→ Problem
Return, word for word, only the lines of the data below that lie between the line with "#### Week 4: Advanced Analytics" and the line with "5 | | | /ingredient-sourcing |", those two lines included.

------------------------------------------------------------------------

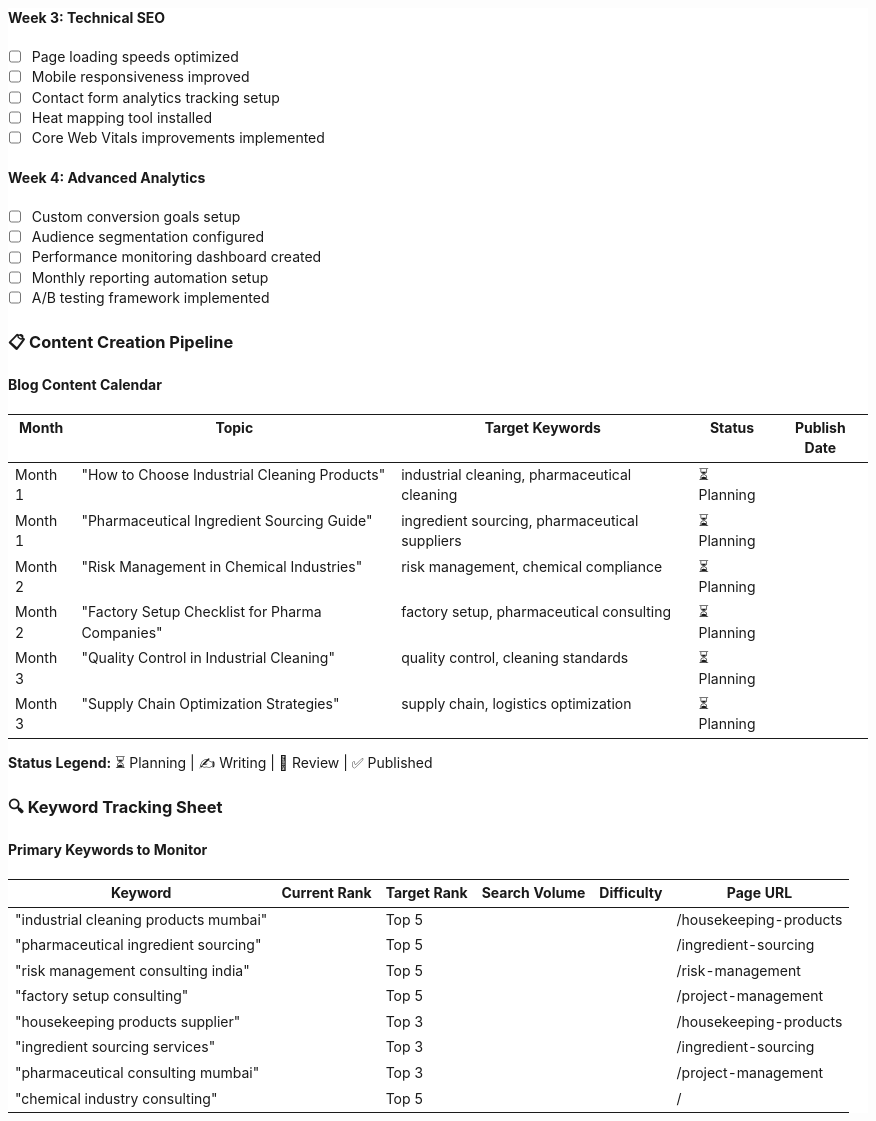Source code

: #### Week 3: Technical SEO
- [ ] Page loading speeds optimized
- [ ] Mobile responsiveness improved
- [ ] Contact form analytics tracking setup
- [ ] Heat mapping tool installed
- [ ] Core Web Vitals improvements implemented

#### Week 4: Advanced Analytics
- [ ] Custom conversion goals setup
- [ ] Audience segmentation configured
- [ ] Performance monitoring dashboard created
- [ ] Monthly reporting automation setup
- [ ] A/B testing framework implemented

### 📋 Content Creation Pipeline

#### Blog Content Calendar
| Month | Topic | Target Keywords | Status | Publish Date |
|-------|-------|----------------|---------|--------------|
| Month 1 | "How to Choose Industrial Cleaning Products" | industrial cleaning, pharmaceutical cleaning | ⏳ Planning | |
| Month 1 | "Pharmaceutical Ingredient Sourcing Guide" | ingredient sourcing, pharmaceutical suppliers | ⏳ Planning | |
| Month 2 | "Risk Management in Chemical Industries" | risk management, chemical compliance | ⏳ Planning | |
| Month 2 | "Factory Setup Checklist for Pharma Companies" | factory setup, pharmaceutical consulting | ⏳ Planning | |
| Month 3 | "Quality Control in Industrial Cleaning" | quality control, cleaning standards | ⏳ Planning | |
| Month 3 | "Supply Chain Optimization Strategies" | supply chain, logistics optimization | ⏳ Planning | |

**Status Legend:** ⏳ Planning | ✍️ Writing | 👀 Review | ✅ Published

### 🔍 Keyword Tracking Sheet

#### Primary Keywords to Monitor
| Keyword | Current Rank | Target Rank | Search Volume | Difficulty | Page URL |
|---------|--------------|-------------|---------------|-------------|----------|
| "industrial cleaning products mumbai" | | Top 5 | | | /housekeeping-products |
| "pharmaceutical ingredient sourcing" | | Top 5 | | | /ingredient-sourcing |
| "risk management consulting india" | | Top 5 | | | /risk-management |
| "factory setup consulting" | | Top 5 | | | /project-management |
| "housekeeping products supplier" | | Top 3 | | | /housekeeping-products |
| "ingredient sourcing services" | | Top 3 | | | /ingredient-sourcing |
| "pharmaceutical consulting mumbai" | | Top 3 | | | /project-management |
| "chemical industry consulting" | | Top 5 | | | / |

------------------------------------------------------------------------

→ Exercise solution
#### Week 4: Advanced Analytics
- [ ] Custom conversion goals setup
- [ ] Audience segmentation configured
- [ ] Performance monitoring dashboard created
- [ ] Monthly reporting automation setup
- [ ] A/B testing framework implemented

### 📋 Content Creation Pipeline

#### Blog Content Calendar
| Month | Topic | Target Keywords | Status | Publish Date |
|-------|-------|----------------|---------|--------------|
| Month 1 | "How to Choose Industrial Cleaning Products" | industrial cleaning, pharmaceutical cleaning | ⏳ Planning | |
| Month 1 | "Pharmaceutical Ingredient Sourcing Guide" | ingredient sourcing, pharmaceutical suppliers | ⏳ Planning | |
| Month 2 | "Risk Management in Chemical Industries" | risk management, chemical compliance | ⏳ Planning | |
| Month 2 | "Factory Setup Checklist for Pharma Companies" | factory setup, pharmaceutical consulting | ⏳ Planning | |
| Month 3 | "Quality Control in Industrial Cleaning" | quality control, cleaning standards | ⏳ Planning | |
| Month 3 | "Supply Chain Optimization Strategies" | supply chain, logistics optimization | ⏳ Planning | |

**Status Legend:** ⏳ Planning | ✍️ Writing | 👀 Review | ✅ Published

### 🔍 Keyword Tracking Sheet

#### Primary Keywords to Monitor
| Keyword | Current Rank | Target Rank | Search Volume | Difficulty | Page URL |
|---------|--------------|-------------|---------------|-------------|----------|
| "industrial cleaning products mumbai" | | Top 5 | | | /housekeeping-products |
| "pharmaceutical ingredient sourcing" | | Top 5 | | | /ingredient-sourcing |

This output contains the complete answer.